- Document segment:
########
As depicted in FIG. 2, the plunger 62 is relatively closely fitted in the lower bore 74 (e.g., a radial clearance between the plunger 62 and bore 74 is relatively small, perhaps on the order of ˜150 to 200 microns), so that flow through the annular interface 76 is substantially restricted, allowing a pressure differential to be sustained across the annular interface 76 as the plunger 62 displaces relative to the barrel 56. In some examples, seals, wipers or other devices may be utilized to enhance the pressure differential-sustaining capability of the annular interface 76, to exclude debris, etc. Surface profiles (such as, ridges, grooves, surface roughness, etc.) may be used on the plunger 62 or barrel 56 to enhance turbulence or otherwise increase restriction to flow through the annular interface 76. Thus, the scope of this disclosure is not limited to any particular technique or configuration for substantially restricting flow between the barrel 56 and the plunger 62.

Note that the fluid chamber 82 is positioned longitudinally between two positions at which flow between the barrel 56 and the plunger 62 is substantially restricted. A first such longitudinal position 72a is at a sliding interface between the upper bore 72 and the wipers 78 as viewed in FIG. 2. A second such longitudinal position 74a is at a sliding interface between the plunger 62 and the lower bore 74 as viewed in FIG. 2 (e.g., at the annular interface 76 in the FIG. 2 example).

The fluid chamber 82 in the FIG. 2 example comprises an interior radially enlarged section 86 positioned longitudinally between the bores 72, 74. The fluid chamber 82 in this example is annular-shaped and outwardly circumscribes the filter 80 in some longitudinal positions of the plunger 62 relative to the barrel interior flow passage 67. However, in other examples, the fluid chamber 82 may not be positioned longitudinally between the bores 72, 74, may not be annular-shaped, may not be disposed between the positions 72a, 74a, or may not circumscribe the filter 80. Thus, the scope of this disclosure is not limited to any particular configuration of the fluid chamber 82 or its relationship to the filter 80.

The filter 80 filters fluid flowing between the fluid chamber 82 and the plunger interior flow passage 70. As mentioned above, the liquid 84 can pass through the filter 80 from the passage 70 to the fluid chamber 82.

Flow can also pass through the filter 80 in an opposite direction in this example. Such flow from the fluid chamber 82 into the interior of the plunger 62 via the filter 80 can act to clean the filter 80 of any accumulated particulates.

The filter 80 prevents particulates from passing into the fluid chamber 82 and the annular interface 76 between the barrel 56 and the plunger 62. Particulates excluded from the liquid 84 by the filter 80 instead flow to the surface with the fluid 26 via the tubing string 30.

Referring additionally now to FIGS. 3A-C, the subsurface pump 20 is representatively illustrated in an example succession of operational stages. The depicted operational stages demonstrate how the subsurface pump 20, as used in the FIG. 1 system 10 and method, can prevent or at least mitigate a gas interference or gas-lock condition. However, it should be clearly understood that the principles of this disclosure do not require that a gas interference or gas-lock condition be produced, or that the subsurface pump 20 be operated as depicted in FIGS. 3A-C or as described herein.
########
- Excerpted records:
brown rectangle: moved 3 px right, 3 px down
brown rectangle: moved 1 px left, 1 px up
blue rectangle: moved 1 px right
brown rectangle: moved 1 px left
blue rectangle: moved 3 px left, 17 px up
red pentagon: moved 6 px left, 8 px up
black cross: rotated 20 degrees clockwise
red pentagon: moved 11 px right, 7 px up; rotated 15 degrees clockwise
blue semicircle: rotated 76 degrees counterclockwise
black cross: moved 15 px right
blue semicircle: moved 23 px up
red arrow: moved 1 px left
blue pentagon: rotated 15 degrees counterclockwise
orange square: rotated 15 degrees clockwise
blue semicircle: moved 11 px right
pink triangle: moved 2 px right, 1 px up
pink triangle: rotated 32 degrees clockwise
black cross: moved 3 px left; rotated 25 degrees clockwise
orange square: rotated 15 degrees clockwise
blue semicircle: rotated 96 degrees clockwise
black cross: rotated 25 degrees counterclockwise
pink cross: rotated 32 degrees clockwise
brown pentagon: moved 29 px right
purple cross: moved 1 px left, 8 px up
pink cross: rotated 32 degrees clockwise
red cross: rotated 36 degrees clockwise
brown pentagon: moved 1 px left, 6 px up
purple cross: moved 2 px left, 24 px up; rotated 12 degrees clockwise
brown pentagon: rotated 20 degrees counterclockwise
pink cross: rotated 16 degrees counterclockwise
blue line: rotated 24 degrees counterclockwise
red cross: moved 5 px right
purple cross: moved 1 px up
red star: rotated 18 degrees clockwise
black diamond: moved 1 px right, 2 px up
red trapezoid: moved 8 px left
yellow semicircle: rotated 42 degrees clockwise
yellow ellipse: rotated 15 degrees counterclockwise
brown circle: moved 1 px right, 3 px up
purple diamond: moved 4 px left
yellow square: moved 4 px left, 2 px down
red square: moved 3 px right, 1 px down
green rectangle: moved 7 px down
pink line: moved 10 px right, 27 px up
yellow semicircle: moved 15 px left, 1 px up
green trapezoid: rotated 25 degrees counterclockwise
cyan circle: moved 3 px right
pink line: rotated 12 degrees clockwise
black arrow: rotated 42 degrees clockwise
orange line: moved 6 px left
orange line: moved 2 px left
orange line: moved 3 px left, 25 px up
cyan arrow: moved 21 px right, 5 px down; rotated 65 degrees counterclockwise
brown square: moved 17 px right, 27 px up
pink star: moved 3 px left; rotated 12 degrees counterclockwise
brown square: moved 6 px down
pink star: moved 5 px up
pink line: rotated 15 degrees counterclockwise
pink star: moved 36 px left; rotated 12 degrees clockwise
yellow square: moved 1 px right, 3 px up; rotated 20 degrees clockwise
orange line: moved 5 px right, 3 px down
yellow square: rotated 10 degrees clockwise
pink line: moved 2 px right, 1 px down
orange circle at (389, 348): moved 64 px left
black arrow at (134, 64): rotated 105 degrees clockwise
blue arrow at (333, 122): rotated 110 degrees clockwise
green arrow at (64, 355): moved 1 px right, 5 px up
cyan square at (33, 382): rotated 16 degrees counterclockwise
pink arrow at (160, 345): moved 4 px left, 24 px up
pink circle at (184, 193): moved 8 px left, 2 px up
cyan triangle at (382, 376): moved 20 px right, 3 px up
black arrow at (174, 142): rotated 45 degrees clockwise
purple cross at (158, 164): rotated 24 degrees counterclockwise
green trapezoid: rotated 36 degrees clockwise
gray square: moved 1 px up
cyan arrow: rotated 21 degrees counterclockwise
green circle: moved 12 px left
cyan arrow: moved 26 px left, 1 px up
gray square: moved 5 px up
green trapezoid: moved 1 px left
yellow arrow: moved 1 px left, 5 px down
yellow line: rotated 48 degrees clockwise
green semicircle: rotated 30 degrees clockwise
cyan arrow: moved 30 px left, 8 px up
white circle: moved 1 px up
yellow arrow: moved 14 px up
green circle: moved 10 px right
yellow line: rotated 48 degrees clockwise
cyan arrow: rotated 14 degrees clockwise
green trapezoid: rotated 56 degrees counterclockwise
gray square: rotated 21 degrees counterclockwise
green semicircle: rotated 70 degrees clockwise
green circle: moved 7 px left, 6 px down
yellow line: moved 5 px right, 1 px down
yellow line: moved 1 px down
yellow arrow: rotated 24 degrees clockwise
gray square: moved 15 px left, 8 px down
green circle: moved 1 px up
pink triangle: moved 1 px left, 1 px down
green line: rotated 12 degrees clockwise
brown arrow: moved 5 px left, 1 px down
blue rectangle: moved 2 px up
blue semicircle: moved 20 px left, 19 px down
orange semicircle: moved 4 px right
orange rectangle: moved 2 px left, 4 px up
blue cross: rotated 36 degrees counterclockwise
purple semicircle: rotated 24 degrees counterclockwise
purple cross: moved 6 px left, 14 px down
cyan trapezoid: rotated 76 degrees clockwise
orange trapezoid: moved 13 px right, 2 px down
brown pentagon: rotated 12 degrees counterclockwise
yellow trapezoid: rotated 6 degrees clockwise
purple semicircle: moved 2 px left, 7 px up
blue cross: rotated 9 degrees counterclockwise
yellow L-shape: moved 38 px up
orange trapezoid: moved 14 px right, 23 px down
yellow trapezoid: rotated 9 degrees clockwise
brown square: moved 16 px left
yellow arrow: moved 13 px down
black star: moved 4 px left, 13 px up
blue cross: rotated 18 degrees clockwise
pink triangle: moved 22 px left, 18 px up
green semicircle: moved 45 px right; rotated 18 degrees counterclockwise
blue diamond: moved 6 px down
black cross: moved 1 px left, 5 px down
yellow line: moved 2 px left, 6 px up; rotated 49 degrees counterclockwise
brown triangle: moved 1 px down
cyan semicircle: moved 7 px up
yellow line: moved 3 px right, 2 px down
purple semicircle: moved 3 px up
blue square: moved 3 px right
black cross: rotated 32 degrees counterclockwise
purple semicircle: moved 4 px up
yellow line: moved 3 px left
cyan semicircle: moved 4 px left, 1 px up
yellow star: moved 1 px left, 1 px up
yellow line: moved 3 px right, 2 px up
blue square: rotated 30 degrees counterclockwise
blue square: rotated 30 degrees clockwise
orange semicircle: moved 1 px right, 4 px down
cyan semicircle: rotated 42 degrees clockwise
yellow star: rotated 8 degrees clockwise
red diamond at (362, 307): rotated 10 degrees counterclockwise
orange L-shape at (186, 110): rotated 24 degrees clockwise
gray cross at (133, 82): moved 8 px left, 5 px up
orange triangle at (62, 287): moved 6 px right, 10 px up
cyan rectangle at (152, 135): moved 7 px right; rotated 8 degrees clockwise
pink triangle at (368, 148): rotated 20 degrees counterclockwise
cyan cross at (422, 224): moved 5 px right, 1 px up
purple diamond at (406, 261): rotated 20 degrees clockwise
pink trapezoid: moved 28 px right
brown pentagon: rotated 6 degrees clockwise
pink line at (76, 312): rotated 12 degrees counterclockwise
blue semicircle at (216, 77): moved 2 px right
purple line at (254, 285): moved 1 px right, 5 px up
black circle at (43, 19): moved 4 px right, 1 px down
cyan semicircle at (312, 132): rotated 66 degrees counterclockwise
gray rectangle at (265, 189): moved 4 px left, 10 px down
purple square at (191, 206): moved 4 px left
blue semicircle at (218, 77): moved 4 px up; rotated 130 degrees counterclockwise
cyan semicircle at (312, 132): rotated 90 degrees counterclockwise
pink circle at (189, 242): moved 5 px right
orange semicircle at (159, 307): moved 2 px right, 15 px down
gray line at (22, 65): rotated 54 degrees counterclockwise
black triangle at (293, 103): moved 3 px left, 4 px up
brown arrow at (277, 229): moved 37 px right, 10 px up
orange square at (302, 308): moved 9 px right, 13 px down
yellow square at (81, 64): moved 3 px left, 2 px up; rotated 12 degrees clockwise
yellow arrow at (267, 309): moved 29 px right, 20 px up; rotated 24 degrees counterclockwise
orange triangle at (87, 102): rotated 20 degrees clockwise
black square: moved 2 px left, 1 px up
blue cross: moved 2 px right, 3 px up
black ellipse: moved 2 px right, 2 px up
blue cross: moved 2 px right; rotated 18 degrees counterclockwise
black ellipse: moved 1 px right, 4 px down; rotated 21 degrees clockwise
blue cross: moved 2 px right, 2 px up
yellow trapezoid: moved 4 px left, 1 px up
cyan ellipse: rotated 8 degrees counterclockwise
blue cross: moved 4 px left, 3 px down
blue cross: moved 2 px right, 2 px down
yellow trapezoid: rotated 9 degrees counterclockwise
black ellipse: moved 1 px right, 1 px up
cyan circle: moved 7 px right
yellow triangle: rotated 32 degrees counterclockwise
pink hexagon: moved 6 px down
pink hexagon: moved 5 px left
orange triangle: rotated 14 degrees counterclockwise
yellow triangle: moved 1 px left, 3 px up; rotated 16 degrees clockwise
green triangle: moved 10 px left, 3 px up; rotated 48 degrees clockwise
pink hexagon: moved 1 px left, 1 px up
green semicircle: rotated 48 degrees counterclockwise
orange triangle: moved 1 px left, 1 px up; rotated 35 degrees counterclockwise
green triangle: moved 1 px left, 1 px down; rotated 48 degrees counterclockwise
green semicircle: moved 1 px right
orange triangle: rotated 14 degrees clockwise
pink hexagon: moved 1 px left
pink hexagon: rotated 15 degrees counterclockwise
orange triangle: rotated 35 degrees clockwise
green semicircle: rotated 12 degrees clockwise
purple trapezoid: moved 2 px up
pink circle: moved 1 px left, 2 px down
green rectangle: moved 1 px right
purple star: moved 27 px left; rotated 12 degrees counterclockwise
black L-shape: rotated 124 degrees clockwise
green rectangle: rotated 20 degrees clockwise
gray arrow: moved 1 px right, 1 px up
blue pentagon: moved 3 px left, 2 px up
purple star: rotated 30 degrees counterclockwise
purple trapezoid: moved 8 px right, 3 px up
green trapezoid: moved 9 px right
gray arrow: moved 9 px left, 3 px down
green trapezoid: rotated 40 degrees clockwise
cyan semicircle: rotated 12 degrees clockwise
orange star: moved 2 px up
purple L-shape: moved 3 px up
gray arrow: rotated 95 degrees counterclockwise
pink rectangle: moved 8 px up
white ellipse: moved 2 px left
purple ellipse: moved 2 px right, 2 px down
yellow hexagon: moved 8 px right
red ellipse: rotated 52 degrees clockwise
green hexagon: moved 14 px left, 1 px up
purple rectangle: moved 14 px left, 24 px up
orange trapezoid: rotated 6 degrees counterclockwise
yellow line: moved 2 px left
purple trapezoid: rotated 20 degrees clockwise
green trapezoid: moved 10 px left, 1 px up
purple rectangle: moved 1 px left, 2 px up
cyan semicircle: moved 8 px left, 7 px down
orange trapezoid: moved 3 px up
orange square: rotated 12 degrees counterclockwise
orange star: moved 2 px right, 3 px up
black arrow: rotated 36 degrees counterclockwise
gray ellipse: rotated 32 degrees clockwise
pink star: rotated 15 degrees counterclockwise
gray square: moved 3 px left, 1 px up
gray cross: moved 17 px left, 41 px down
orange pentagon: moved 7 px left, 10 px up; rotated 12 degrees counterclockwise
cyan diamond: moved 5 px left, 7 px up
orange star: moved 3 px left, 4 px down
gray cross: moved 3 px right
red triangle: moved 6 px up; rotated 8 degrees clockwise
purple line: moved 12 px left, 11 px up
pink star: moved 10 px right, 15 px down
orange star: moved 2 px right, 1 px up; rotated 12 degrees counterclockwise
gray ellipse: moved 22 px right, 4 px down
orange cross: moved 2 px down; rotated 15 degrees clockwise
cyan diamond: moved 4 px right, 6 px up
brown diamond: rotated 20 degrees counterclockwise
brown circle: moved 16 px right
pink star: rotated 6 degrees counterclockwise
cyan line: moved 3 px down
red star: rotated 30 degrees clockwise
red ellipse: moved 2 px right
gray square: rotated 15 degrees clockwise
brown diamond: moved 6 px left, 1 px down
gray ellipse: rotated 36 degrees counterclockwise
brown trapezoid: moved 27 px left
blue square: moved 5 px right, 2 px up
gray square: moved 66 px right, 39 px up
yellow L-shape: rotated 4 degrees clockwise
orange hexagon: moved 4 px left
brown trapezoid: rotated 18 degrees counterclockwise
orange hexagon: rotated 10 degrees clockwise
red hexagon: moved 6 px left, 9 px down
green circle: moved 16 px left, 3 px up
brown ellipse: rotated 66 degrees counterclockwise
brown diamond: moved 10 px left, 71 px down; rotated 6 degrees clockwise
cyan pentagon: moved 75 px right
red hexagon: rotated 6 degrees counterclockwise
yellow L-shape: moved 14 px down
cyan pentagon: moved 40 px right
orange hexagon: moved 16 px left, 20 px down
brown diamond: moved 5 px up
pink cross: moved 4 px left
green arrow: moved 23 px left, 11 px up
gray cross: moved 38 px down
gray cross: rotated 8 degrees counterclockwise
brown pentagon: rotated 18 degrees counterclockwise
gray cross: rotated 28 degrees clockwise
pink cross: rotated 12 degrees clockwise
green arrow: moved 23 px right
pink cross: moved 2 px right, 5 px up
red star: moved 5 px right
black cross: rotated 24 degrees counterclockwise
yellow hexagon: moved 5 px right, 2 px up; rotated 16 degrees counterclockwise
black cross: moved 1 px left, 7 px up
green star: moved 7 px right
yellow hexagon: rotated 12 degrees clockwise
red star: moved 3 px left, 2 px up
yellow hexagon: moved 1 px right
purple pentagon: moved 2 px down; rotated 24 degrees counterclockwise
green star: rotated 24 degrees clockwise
########
- Written instruction 1:
Reproduce the records verbatim, starting at their first line and ending at the line containing "cyan circle: moved 3 px right", with both of those lines included.
- Written instruction 2:
Resume the passage on the subsurface pump, picking up after its final sentence.
The records have no connection to the text.

- Reply 1:
brown rectangle: moved 3 px right, 3 px down
brown rectangle: moved 1 px left, 1 px up
blue rectangle: moved 1 px right
brown rectangle: moved 1 px left
blue rectangle: moved 3 px left, 17 px up
red pentagon: moved 6 px left, 8 px up
black cross: rotated 20 degrees clockwise
red pentagon: moved 11 px right, 7 px up; rotated 15 degrees clockwise
blue semicircle: rotated 76 degrees counterclockwise
black cross: moved 15 px right
blue semicircle: moved 23 px up
red arrow: moved 1 px left
blue pentagon: rotated 15 degrees counterclockwise
orange square: rotated 15 degrees clockwise
blue semicircle: moved 11 px right
pink triangle: moved 2 px right, 1 px up
pink triangle: rotated 32 degrees clockwise
black cross: moved 3 px left; rotated 25 degrees clockwise
orange square: rotated 15 degrees clockwise
blue semicircle: rotated 96 degrees clockwise
black cross: rotated 25 degrees counterclockwise
pink cross: rotated 32 degrees clockwise
brown pentagon: moved 29 px right
purple cross: moved 1 px left, 8 px up
pink cross: rotated 32 degrees clockwise
red cross: rotated 36 degrees clockwise
brown pentagon: moved 1 px left, 6 px up
purple cross: moved 2 px left, 24 px up; rotated 12 degrees clockwise
brown pentagon: rotated 20 degrees counterclockwise
pink cross: rotated 16 degrees counterclockwise
blue line: rotated 24 degrees counterclockwise
red cross: moved 5 px right
purple cross: moved 1 px up
red star: rotated 18 degrees clockwise
black diamond: moved 1 px right, 2 px up
red trapezoid: moved 8 px left
yellow semicircle: rotated 42 degrees clockwise
yellow ellipse: rotated 15 degrees counterclockwise
brown circle: moved 1 px right, 3 px up
purple diamond: moved 4 px left
yellow square: moved 4 px left, 2 px down
red square: moved 3 px right, 1 px down
green rectangle: moved 7 px down
pink line: moved 10 px right, 27 px up
yellow semicircle: moved 15 px left, 1 px up
green trapezoid: rotated 25 degrees counterclockwise
cyan circle: moved 3 px right

- Reply 2:
In the well pumping system 10 as depicted in FIG. 3A, a gas-lock condition exists in the subsurface pump 20. A gas 88 has accumulated in the compression chamber 68.

When the plunger 62 is displaced in a longitudinally downward direction 90 (as viewed in FIG. 3A), the pressure of the gas 88 and any other fluid 26 also in the compression chamber 68 cannot be increased sufficiently to overcome the hydrostatic pressure in the tubing 30 and the plunger interior flow passage 70. Note that the traveling valve 24 remains closed as viewed in FIG. 3A, such that the gas 88 and any fluid 26 in the compression chamber 68 cannot flow to the plunger interior flow passage 70.

However, the liquid 84 in the flow passage 70 can flow through the filter 80 and into the fluid chamber 82. In some examples, it is also possible that any gas 88 in the fluid chamber 82 can also flow from the fluid chamber 82 to the plunger interior flow passage 70 via the filter 80. In this manner, the gas 88 can be produced with the fluid 26 through the tubing string 30 to the surface.

As viewed in FIG. 3A, the filter 80 is disposed between the two flow restricting positions 72a, 74a, and the plunger 62 is at or near its lower stroke extent. The fluid chamber 82 outwardly surrounds the filter 80 and receives the filtered liquid 84 from the filter 80.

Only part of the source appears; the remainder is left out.